Green Party Mayor Welcomes Occupy Protests To Her City

By Joe Garofoli, San Francisco Chronicle

At least one Bay Area mayor is actually welcoming the Occupy Wall Street movement to her city: Richmond Mayor Gayle McLaughlin.

That’s good news because there will be an Occupy Wall Street speak out at 11 a.m. Friday near McLaughlin’s Civic Center Plaza office. People are invited to tell their stories of how they’ve lost their job, their home, can’t pay their student loans, can’t find a job, etc.

And McLaughlin will be there. As she wrote in a letter that’s been posted on the Occupy Richmond Facebook page: “The Occupy Wall Street movement has burst onto the scene, calling for an end to corporate domination all over the globe. We, in Richmond, are part of this movement and have everything to gain from it.”

But what if, we asked McLaughlin, the folks speaking out Friday decide to stay and camp a while there? She replied: “Yeah, I would stand with them for that. I stand with this movement.”

She marched in the Nov. 2 general strike in Oakland for a bit. Asked what she thought of how Oakland Mayor Jean Quan has handled the Occupy Oakland occupation, McLaughlin said: “Elected officials need to state clearly and consistently where they stand. Or else they get caught in the crossroads.”

It will be interesting to see how large of a crowd Richmond draws Friday. If the Occupy movement is serious about expanding, it’s a short BART ride from Occupy Oakland to the Richmond speak-out. Wonder how many reinforcements from Oakland and SF will show up in Richmond in solidarity.

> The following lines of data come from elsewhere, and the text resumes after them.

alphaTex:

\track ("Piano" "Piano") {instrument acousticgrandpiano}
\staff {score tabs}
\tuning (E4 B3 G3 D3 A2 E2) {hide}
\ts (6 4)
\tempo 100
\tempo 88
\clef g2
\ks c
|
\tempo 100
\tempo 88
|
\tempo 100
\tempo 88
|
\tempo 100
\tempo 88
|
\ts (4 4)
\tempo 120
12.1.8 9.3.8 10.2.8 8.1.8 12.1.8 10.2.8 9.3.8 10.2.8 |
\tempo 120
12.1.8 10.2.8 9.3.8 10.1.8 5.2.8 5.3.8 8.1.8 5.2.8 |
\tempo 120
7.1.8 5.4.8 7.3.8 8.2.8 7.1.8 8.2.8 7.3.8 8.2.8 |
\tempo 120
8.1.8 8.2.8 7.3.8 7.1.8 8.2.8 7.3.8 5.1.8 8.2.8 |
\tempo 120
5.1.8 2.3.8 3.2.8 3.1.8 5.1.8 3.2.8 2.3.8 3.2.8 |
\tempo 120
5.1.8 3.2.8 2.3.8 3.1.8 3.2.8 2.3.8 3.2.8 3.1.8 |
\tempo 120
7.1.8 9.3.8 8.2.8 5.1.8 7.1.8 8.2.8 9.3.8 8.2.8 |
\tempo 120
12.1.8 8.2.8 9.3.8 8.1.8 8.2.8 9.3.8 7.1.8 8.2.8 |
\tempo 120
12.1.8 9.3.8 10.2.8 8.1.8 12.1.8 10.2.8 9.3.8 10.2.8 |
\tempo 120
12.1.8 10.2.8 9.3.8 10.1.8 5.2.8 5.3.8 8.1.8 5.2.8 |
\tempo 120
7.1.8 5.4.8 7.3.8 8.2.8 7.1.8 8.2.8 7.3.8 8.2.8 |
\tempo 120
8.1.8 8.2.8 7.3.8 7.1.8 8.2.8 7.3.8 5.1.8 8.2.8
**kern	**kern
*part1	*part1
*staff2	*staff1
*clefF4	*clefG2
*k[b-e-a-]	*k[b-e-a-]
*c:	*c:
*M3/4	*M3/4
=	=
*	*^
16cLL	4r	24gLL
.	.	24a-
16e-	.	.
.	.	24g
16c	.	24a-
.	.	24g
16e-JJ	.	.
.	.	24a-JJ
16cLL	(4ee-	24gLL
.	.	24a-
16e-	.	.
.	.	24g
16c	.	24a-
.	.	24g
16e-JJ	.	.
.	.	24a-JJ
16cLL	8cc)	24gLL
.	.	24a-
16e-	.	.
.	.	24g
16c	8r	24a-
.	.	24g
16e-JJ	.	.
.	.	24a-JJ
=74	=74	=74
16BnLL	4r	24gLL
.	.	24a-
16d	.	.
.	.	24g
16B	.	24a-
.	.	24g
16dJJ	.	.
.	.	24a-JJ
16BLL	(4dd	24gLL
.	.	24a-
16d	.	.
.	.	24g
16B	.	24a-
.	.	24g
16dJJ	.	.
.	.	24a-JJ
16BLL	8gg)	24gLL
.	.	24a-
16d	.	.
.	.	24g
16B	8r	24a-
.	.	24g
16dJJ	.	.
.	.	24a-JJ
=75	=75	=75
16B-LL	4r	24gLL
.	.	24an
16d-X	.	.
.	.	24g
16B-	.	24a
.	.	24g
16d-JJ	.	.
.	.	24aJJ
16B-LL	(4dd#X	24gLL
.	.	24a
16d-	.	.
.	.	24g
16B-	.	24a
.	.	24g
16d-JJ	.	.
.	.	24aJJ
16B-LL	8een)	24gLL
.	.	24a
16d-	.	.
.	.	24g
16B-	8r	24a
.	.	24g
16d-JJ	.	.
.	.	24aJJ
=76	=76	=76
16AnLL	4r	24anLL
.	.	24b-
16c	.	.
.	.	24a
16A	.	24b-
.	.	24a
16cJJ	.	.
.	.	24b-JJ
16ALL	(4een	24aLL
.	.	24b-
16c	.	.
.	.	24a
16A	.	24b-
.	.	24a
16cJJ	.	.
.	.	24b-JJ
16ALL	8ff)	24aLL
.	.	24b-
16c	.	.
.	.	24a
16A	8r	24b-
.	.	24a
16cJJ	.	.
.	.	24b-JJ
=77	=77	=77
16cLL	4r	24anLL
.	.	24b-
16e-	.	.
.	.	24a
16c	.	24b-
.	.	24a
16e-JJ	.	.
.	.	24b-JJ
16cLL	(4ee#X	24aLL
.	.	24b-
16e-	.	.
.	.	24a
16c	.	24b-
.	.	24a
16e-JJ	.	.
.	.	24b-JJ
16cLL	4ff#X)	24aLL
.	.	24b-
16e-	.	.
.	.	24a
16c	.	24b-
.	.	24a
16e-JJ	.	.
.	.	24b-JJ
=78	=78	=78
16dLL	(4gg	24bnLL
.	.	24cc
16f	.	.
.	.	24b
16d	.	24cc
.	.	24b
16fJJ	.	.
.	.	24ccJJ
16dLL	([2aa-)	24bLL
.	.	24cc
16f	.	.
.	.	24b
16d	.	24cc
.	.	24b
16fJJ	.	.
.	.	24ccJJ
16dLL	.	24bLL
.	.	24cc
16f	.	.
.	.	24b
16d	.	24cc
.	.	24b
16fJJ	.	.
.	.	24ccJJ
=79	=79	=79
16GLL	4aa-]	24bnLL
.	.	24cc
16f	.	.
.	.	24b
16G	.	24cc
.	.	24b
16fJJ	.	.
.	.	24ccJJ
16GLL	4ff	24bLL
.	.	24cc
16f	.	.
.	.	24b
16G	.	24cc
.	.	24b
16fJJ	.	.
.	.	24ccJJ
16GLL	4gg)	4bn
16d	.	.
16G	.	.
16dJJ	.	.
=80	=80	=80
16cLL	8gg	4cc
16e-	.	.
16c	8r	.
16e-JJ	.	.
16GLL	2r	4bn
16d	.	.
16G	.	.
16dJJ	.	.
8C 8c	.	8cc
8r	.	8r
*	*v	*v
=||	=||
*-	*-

Back to Richmond, McLaughlin’s letter explained why there will be no shortage of stories Friday about how the current income inequality gap has hurt her city:

“We are a city that has an ever-growing disproportionate number of our residents living at or below the poverty level, while at the same time, we have a multi-billion dollar oil corporation operating their refinery in our backyard. Chevron recently doubled its quarterly profits and is brazen enough to simultaneously be seeking a property tax refund of approximately 100 million dollars from Richmond and Contra Costa County, which would leave our city and county in desparate straits. This is a reflection of an obscene economic inequity that threatens to get far worse.”